Sunday, January 4, 2009: 12:10 PM
Murray Hill Suite A (Hilton New York)
Leah DeVun , Texas A&M University, College Station, TX
My current research focuses on understandings of intersex from the twelfth through the sixteenth centuries. These centuries constituted a critical period for the formation of ideas about sex, as well as for the establishment of professionalized fields such as medicine, surgery, and law, which defined the boundary between male and female. This paper explores how medieval writers understood male and female anatomy, and it demonstrates how surgical interventions in cases of intersex helped to codify binary (and other) sex categories.
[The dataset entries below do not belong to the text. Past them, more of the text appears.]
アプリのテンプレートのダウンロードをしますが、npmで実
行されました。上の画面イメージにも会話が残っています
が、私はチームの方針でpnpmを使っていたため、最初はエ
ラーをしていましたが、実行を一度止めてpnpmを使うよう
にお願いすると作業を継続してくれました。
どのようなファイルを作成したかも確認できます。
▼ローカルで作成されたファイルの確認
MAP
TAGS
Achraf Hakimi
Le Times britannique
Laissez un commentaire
Because sex is such a fundamental tool of social organization, scholars and the general public often interpret the basic division of humanity into male and female as “natural” – that is, outside the bounds of historical inquiry. Yet modern conceptions of sex are shaped by a long history of contested ideas about bodies, nature, and sex as they were formulated by the medical practitioners of the premodern period. Such practitioners often discussed the existence of multiple, non-binary sexes. I argue that a study of the range of sex possibilities in the past has the potential to offer tools to the modern gender/sex movement. In the twenty-first century, the rights of intersex, transgender, and other people with norm-challenging sex anatomies or identities are the source of fierce debate in the United States. As an LGBTQ activist who has advocated for the rights of gender variant people through my teaching, my position as the head of a university LGBTQ organization, and my work as a public scholar who has appeared on television, I also discuss how my study of the past has shaped my political activities in the present.